>>
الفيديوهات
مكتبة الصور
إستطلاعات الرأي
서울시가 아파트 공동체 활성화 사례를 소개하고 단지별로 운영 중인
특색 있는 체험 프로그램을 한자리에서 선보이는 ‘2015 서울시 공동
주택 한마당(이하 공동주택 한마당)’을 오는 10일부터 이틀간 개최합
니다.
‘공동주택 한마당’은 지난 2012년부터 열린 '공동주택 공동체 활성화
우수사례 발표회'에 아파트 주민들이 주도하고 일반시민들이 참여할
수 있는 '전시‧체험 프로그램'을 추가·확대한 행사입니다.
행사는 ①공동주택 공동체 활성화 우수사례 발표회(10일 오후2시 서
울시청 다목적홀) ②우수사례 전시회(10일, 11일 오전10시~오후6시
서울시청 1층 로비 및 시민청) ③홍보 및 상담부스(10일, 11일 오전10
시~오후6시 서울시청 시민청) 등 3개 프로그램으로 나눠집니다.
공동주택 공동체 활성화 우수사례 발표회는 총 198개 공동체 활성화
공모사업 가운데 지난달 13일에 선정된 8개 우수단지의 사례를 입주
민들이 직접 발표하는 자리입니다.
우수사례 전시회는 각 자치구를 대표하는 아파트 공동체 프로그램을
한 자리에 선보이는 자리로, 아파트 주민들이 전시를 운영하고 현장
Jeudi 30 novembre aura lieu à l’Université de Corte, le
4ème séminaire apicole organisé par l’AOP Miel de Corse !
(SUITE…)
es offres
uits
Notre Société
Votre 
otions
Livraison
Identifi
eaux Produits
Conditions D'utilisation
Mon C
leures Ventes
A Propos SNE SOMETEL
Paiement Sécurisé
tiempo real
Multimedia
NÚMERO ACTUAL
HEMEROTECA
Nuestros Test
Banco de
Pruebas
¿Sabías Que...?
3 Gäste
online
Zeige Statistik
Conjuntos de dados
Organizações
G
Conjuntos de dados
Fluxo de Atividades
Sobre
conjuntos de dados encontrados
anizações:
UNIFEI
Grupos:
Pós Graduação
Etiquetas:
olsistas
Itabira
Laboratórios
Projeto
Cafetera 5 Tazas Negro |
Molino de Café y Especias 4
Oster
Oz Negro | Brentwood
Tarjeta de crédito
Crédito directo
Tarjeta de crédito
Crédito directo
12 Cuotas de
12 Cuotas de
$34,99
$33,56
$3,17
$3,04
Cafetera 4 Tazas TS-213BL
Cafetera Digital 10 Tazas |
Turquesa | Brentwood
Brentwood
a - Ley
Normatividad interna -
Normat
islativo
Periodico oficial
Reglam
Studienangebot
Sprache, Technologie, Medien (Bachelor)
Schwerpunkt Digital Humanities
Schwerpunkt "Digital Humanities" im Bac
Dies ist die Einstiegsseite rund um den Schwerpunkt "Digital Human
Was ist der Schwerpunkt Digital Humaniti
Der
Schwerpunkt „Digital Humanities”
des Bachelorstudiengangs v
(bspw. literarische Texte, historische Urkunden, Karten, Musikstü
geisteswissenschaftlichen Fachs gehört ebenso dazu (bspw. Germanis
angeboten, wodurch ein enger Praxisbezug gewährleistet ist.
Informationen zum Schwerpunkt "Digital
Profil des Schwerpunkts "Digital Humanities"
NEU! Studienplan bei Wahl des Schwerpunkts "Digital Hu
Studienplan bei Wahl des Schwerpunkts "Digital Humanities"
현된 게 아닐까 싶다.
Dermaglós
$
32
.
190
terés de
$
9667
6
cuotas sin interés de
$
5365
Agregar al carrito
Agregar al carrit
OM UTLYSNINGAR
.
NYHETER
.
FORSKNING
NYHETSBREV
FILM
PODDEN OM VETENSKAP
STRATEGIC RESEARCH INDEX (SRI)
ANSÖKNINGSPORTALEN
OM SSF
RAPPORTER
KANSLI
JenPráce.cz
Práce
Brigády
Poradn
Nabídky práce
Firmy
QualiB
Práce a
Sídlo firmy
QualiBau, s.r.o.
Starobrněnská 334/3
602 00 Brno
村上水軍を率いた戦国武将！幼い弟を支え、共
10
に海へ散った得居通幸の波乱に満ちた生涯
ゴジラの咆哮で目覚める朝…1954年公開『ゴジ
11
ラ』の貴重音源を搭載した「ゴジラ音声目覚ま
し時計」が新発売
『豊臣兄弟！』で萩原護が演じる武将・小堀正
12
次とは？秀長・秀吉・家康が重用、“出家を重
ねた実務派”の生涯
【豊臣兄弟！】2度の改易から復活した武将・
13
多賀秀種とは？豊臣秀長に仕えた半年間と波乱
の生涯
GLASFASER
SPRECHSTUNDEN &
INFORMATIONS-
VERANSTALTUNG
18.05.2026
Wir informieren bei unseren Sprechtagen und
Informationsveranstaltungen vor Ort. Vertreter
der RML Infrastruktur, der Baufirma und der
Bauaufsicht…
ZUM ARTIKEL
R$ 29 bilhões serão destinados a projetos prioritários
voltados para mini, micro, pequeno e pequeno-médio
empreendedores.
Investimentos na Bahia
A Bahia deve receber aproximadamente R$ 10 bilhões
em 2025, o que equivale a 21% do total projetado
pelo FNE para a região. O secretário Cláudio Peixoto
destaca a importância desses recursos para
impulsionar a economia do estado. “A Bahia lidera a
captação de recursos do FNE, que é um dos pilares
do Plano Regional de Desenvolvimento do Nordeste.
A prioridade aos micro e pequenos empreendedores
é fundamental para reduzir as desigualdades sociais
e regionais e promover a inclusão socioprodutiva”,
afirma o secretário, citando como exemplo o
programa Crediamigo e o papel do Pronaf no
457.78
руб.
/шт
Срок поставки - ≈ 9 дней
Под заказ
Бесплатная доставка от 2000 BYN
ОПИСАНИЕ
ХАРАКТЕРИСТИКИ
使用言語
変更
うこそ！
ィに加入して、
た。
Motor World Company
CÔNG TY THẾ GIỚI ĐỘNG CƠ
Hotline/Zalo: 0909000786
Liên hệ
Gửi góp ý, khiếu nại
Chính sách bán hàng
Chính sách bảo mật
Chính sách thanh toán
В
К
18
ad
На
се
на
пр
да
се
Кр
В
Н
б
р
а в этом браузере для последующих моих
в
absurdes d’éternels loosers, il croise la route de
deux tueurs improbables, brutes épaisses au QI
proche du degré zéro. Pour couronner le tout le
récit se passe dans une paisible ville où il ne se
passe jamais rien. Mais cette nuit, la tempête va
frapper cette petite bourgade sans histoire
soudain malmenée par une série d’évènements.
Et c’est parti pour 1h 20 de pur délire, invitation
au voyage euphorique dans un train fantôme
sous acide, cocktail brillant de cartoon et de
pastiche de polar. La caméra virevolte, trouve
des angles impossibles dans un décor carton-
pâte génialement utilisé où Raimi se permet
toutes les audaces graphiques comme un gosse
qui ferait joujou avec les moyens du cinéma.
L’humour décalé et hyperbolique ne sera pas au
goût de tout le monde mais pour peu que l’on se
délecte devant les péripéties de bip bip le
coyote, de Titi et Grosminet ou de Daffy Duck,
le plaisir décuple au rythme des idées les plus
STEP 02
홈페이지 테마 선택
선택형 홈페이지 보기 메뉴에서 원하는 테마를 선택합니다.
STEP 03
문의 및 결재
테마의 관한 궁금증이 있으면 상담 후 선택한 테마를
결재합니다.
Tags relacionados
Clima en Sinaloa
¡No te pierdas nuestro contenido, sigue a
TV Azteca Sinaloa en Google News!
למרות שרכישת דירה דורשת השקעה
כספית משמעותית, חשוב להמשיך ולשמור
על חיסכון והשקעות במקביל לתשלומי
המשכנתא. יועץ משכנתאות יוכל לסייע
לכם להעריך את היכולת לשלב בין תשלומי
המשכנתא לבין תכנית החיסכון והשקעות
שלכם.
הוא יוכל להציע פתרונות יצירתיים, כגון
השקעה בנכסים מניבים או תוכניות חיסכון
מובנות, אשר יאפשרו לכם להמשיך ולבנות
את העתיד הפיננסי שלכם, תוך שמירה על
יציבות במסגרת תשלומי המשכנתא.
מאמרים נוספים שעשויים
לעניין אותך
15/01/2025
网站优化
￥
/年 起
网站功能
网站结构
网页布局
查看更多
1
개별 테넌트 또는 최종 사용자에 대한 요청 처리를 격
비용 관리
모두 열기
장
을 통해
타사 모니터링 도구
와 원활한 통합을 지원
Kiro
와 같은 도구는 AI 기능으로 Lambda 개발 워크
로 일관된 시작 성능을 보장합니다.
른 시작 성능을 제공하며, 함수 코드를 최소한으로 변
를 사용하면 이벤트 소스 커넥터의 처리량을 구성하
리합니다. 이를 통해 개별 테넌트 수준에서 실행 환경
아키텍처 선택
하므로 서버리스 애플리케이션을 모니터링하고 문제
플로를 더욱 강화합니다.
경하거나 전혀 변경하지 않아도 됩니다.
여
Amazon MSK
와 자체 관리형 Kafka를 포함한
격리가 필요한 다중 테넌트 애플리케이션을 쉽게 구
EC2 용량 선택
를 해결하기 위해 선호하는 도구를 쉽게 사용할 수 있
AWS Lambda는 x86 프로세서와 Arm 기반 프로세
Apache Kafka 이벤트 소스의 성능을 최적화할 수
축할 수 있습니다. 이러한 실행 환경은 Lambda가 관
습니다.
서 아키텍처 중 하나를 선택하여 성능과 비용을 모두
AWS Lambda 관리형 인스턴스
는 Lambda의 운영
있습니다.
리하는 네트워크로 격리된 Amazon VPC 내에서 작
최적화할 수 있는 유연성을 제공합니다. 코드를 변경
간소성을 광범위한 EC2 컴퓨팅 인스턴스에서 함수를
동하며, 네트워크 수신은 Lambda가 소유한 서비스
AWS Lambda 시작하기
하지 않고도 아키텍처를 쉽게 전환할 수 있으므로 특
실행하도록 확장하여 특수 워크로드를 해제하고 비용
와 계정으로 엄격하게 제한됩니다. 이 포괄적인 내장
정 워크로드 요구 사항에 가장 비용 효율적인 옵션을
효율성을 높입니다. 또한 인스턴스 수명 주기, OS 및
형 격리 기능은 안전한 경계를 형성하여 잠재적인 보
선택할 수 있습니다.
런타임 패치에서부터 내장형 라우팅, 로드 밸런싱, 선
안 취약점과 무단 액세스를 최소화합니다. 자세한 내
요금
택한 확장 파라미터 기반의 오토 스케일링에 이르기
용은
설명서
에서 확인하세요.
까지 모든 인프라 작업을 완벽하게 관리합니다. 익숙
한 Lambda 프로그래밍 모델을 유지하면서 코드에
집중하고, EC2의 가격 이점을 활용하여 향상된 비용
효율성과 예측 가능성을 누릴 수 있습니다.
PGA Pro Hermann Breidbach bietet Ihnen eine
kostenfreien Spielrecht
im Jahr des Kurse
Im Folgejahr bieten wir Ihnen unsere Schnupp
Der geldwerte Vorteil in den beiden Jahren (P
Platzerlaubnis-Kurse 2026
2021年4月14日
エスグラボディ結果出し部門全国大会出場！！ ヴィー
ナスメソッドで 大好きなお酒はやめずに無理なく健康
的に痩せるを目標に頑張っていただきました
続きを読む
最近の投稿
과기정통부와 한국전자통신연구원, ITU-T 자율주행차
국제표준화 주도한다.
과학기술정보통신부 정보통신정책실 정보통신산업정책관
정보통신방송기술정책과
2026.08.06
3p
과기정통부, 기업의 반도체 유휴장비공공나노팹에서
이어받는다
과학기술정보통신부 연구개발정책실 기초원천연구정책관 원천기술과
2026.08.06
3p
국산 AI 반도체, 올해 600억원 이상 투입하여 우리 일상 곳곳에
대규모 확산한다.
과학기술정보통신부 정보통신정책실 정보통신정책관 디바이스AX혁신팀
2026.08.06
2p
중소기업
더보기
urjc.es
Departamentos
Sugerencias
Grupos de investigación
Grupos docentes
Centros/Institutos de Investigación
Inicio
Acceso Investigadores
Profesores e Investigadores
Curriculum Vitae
<<
**Problem to solve**
Rewrite the stretch of the records from the start through the line that contains "울시청 다목적홀) ②우수사례 전시회(10일, 11일 오전10시~오후6시", replacing "발표회" with "보고회" and leaving everything else unchanged.

**Final answer**
الفيديوهات
مكتبة الصور
إستطلاعات الرأي
서울시가 아파트 공동체 활성화 사례를 소개하고 단지별로 운영 중인
특색 있는 체험 프로그램을 한자리에서 선보이는 ‘2015 서울시 공동
주택 한마당(이하 공동주택 한마당)’을 오는 10일부터 이틀간 개최합
니다.
‘공동주택 한마당’은 지난 2012년부터 열린 '공동주택 공동체 활성화
우수사례 보고회'에 아파트 주민들이 주도하고 일반시민들이 참여할
수 있는 '전시‧체험 프로그램'을 추가·확대한 행사입니다.
행사는 ①공동주택 공동체 활성화 우수사례 보고회(10일 오후2시 서
울시청 다목적홀) ②우수사례 전시회(10일, 11일 오전10시~오후6시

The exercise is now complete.